Importance: Long-term cumulative systolic blood pressure (SBP) is significantly associated with increased rates of atherosclerotic cardiovascular disease (ASCVD) development independent of single SBP levels. However, published ASCVD risk prediction algorithms only include currently measured SBP.
Objective: To determine whether including long-term (5- and 10-year) cumulative SBP in risk equations improves the predictive ability compared with single SBP measurements.
Design, setting, and participants: Adults aged 45 to 65 years at the time of risk estimation with at least 20 years of follow-up (5 and 10 years prior to risk estimation and 10 years of event follow-up). The Lifetime Risk Pooling Project included data from the following cohorts: Coronary Artery Risk Development in Young Adults Study, Atherosclerosis Risk in Communities Study, and Framingham Heart Study (both the original and offspring).
Exposures: Ten-year ASCVD risk, calculated using the approach of the 2013 American College of Cardiology/American Heart Association 10-year ASCVD risk equations, first with current SBP and then substituting 5- and 10-year cumulative SBP levels.
Main outcomes and measures: Incident ASCVD events that occurred over 10 years of follow-up, compared with the predicted risks, using the C statistic, net reclassification index at event rate, and the integrated discrimination index.

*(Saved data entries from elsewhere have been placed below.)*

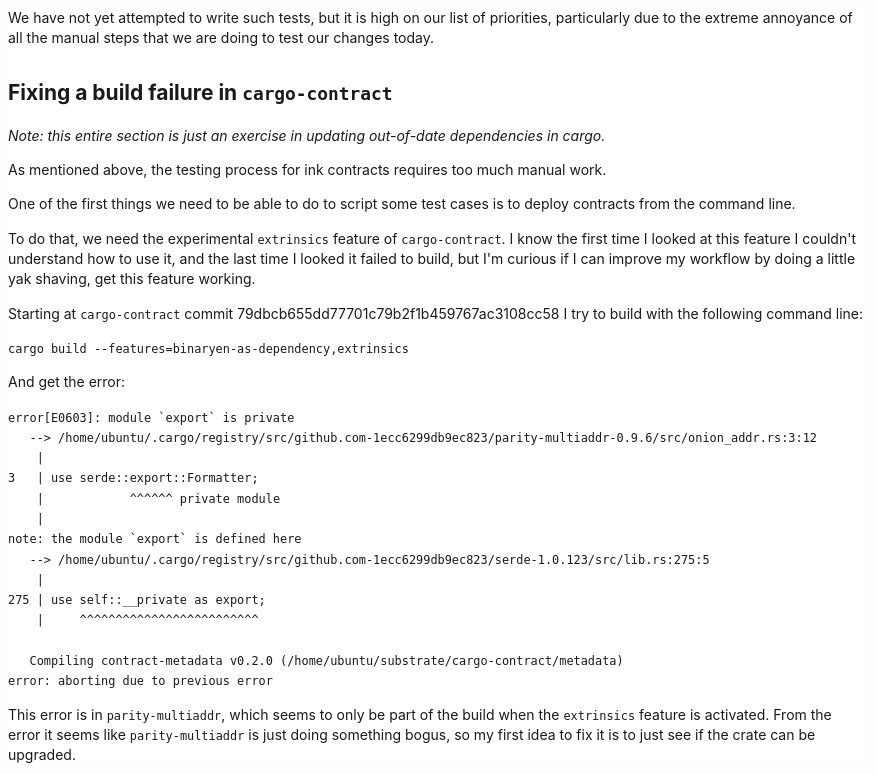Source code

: We have not yet attempted to write such tests,
but it is high on our list of priorities,
particularly due to the extreme annoyance of all the manual steps
that we are doing to test our changes today.



## Fixing a build failure in `cargo-contract`

*Note: this entire section is just an exercise in updating
out-of-date dependencies in cargo.*

As mentioned above,
the testing process for ink contracts requires
too much manual work.

One of the first things we need to be able to do to
script some test cases is to deploy contracts from the command line.

To do that, we need the experimental `extrinsics`
feature of `cargo-contract`.
I know the first time I looked at this feature I couldn't understand
how to use it,
and the last time I looked it failed to build,
but I'm curious if I can improve my workflow by doing a little
yak shaving, get this feature working.

Starting at `cargo-contract` commit 79dbcb655dd77701c79b2f1b459767ac3108cc58
I try to build with the following command line:

```
cargo build --features=binaryen-as-dependency,extrinsics
```

And get the error:

```
error[E0603]: module `export` is private
   --> /home/ubuntu/.cargo/registry/src/github.com-1ecc6299db9ec823/parity-multiaddr-0.9.6/src/onion_addr.rs:3:12
    |
3   | use serde::export::Formatter;
    |            ^^^^^^ private module
    |
note: the module `export` is defined here
   --> /home/ubuntu/.cargo/registry/src/github.com-1ecc6299db9ec823/serde-1.0.123/src/lib.rs:275:5
    |
275 | use self::__private as export;
    |     ^^^^^^^^^^^^^^^^^^^^^^^^^

   Compiling contract-metadata v0.2.0 (/home/ubuntu/substrate/cargo-contract/metadata)
error: aborting due to previous error
```

This error is in `parity-multiaddr`,
which seems to only be part of the build when the `extrinsics` feature
is activated.
From the error it seems like `parity-multiaddr` is just doing
something bogus,
so my first idea to fix it is to just see if the crate can be upgraded.


[Aimee]: https://github.com/aimeedeer
[somethoughts]: #some-thoughts
[Substrate]: https://substrate.dev
[subblog]: https://brson.github.io/2020/12/03/substrate-and-ink-part-1
[`ink!`]: https://github.com/paritytech/ink
[polkadot.js]: https://github.com/polkadot-js
[lat]: #learnings-and-tips
[canvas]: https://github.com/paritytech/canvas-node
[canvas-ui]: https://github.com/paritytech/canvas-ui
[`ink_env::debug_println`]: https://paritytech.github.io/ink/ink_env/fn.debug_println.html
[subkeycommand]: https://substrate.dev/docs/en/knowledgebase/integrate/subkey#build-from-source
[pex]: https://polkadot.js.org/apps/#/explorer
[CallBuilder]: https://paritytech.github.io/ink/ink_env/call/struct.CallBuilder.html
[fde]: https://github.com/paritytech/substrate/blob/7a79f54a5d92cecba1d9c1e4da71df1e8a6ed91b/primitives/runtime/src/lib.rs#L404
[`ContractTrapped`]: https://github.com/paritytech/substrate/blob/7a79f54a5d92cecba1d9c1e4da71df1e8a6ed91b/frame/contracts/src/lib.rs#L399
[`PostDispatchInfo`]: https://github.com/paritytech/substrate/blob/7a79f54a5d92cecba1d9c1e4da71df1e8a6ed91b/frame/support/src/weights.rs#L329
[rcv]: https://github.com/Kimundi/rustc-version-rs/issues/37
[gtr]: https://github.com/Aimeedeer/game-test
[dyntrait]: https://github.com/paritytech/ink/issues/631
[`fire`]: https://paritytech.github.io/ink/ink_env/call/struct.CallBuilder.html#method.fire
[`ink_env::Error`]: https://paritytech.github.io/ink/ink_env/enum.Error.html
[itsascaleerror]: https://github.com/paritytech/ink/blob/01f987d7f70b8b1bbc05fe016021d2d77e3ded54/crates/env/src/error.rs#L24
[apsc]: https://github.com/paritytech/ink/blob/01f987d7f70b8b1bbc05fe016021d2d77e3ded54/crates/env/Cargo.toml#L23
[sed]: https://substrate.dev/rustdocs/v2.0.1/parity_scale_codec/struct.Error.html
[dft]: https://brson.github.io/2021/01/30/dfinity-impressions
[run_level]: https://github.com/brson/contract-game/blob/c73b3378206bb41d93c9cc1786a63f94240e7753/src/game/lib.rs#L158
[expr]: https://github.com/paritytech/cargo-contract/pull/175
[wpgs]: https://webpack.js.org/guides/getting-started/
[wri]: https://webpack.js.org/configuration/resolve/
[webhack]: https://github.com/duplotech/create-react-app/commit/d0be703d40cd4bc32cd91128ba407a138c608243#diff-8e25c4f6f592c1fcfc38f0d43d62cbd68399f44f494c1b60f0cf9ccd7344d697
[jssrc]: https://github.com/brson/contract-game/tree/45788de48f86b39baa8ba721bfbce8d32d109d75/www
[pjsdocs]: https://polkadot.js.org/docs/
[krdcs]: https://polkadot.js.org/docs/keyring/start/create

Results: This study included 11 767 participants with a mean (SD) age of 59.1 (4.7) years at risk estimation. A total of 6873 participants (58%) were women, and 1499 (13%) were African American. In the 10 years of follow-up from risk estimation, 1887 participants (16%) had an ASCVD event. There were no significant improvements in the C statistic when including 5- or 10-year cumulative SBP. However, the addition of cumulative SBP resulted in significant improvements in the net reclassification index at event rate (10-year net reclassification index for men, 0.04 [95% CI, 0.02-0.06]; 10-year net reclassification index for women, 0.03 [95% CI, 0.01-0.06]) and the relative integrated discrimination index (10-year relative integrated discrimination index for men, 0.12; 10-year relative integrated discrimination index for women, 0.10).
Conclusions and relevance: Using long-term measures of cumulative blood pressure, instead of single measurements, can modestly improve the ability of cardiovascular disease risk prediction models to correctly classify individuals in terms of their risk for cardiovascular disease.